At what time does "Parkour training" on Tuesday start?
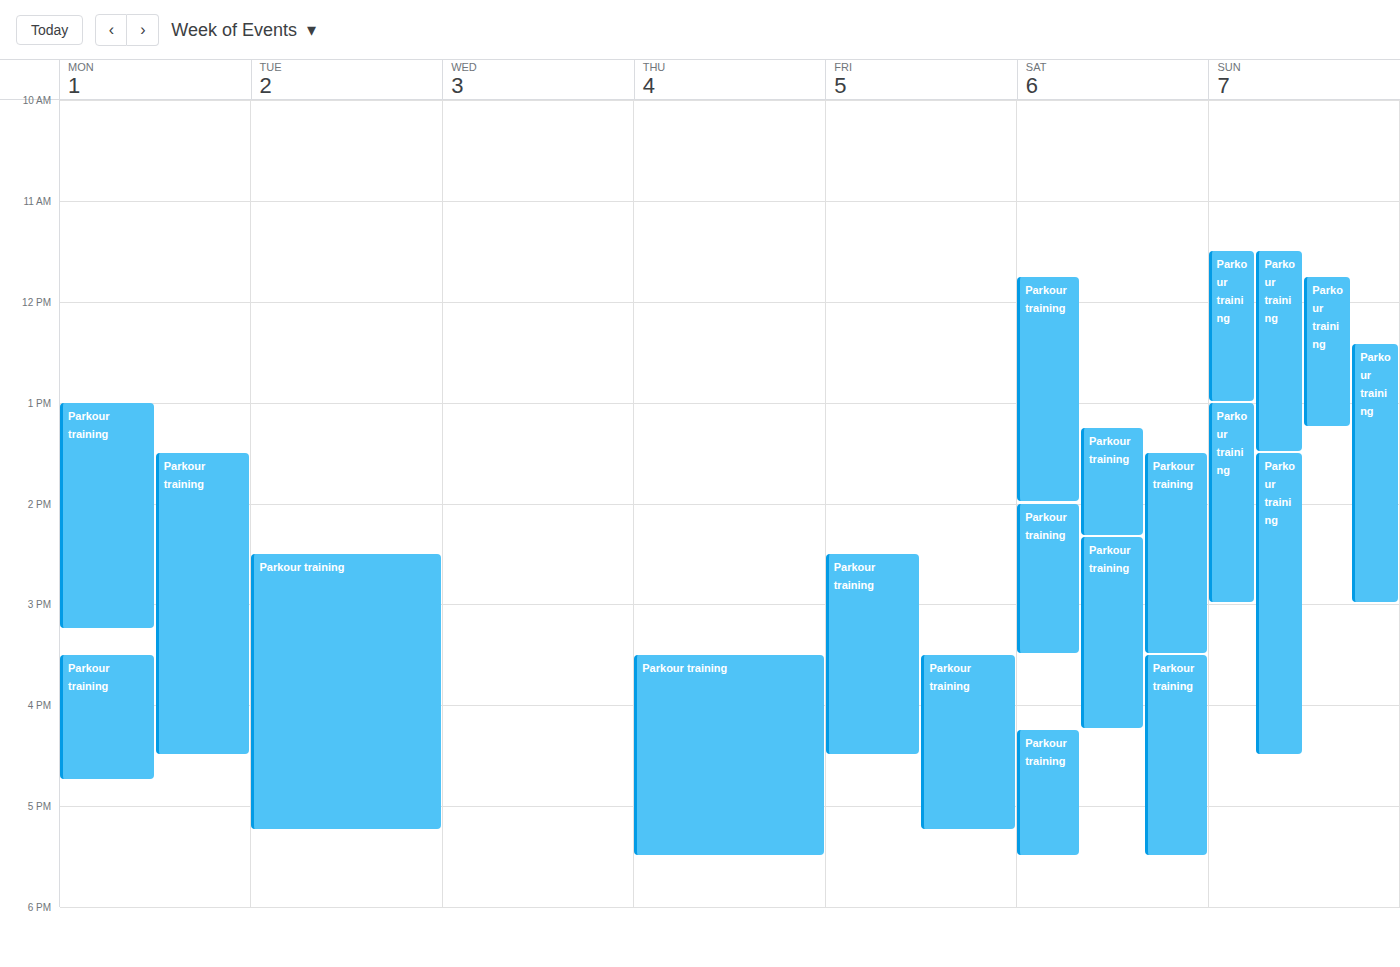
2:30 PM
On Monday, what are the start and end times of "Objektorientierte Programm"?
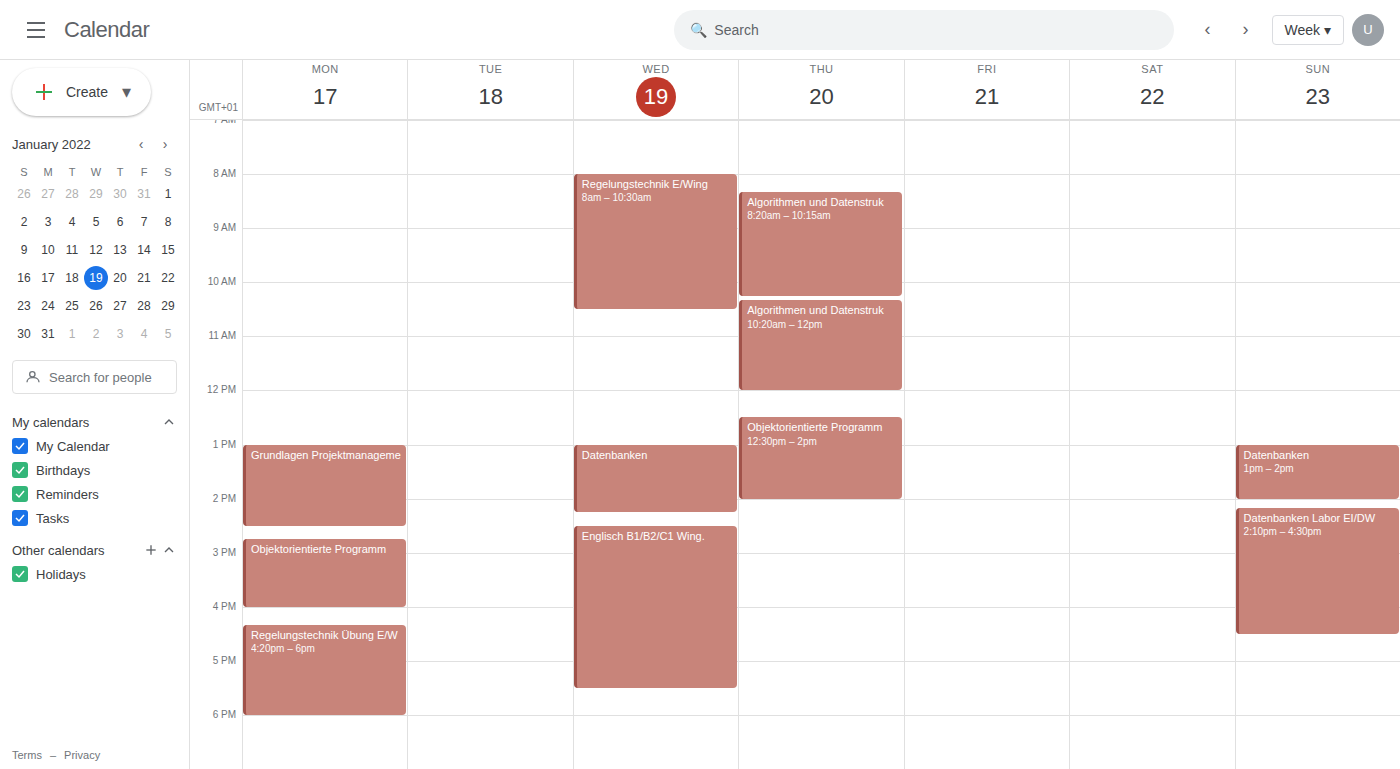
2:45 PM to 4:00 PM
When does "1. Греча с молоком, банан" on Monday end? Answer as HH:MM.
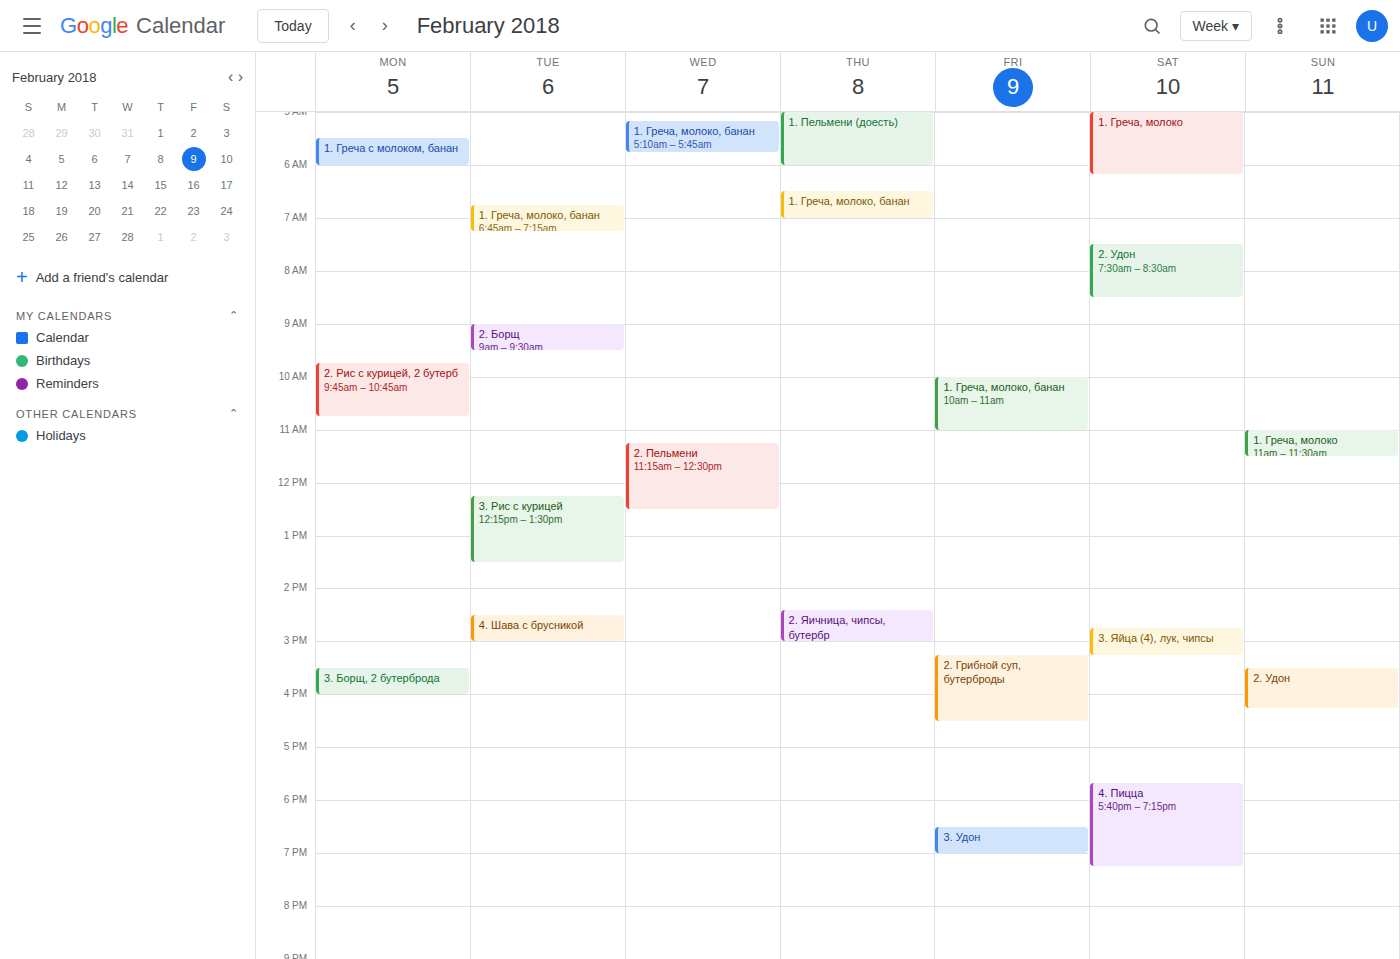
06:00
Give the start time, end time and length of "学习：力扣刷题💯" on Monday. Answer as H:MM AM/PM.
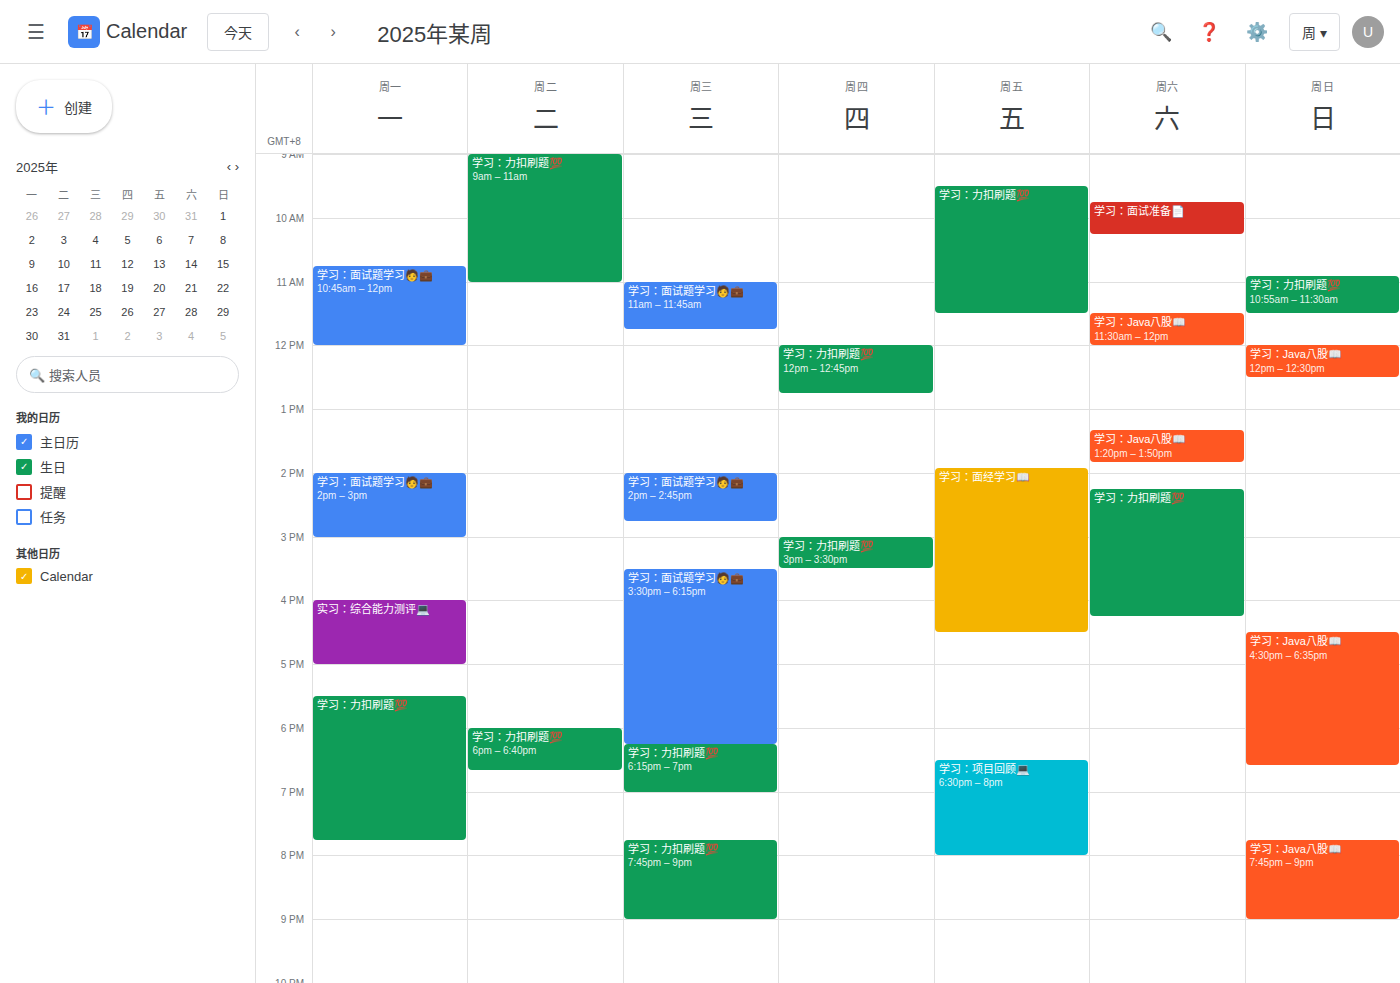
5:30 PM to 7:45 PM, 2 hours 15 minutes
_ _ _
Required work
Can you render every line of the entries above as a Markdown table with a Row column for the line number and a Text column for the line itself, skipping blank lines and leaving out the pictures?

Response to the exercise
| Row | Text |
|---|---|
| 1 | At what time does "Parkour training" on Tuesday start? |
| 2 | 2:30 PM |
| 3 | On Monday, what are the start and end times of "Objektorientierte Programm"? |
| 4 | 2:45 PM to 4:00 PM |
| 5 | When does "1. Греча с молоком, банан" on Monday end? Answer as HH:MM. |
| 6 | 06:00 |
| 7 | Give the start time, end time and length of "学习：力扣刷题💯" on Monday. Answer as H:MM AM/PM. |
| 8 | 5:30 PM to 7:45 PM, 2 hours 15 minutes |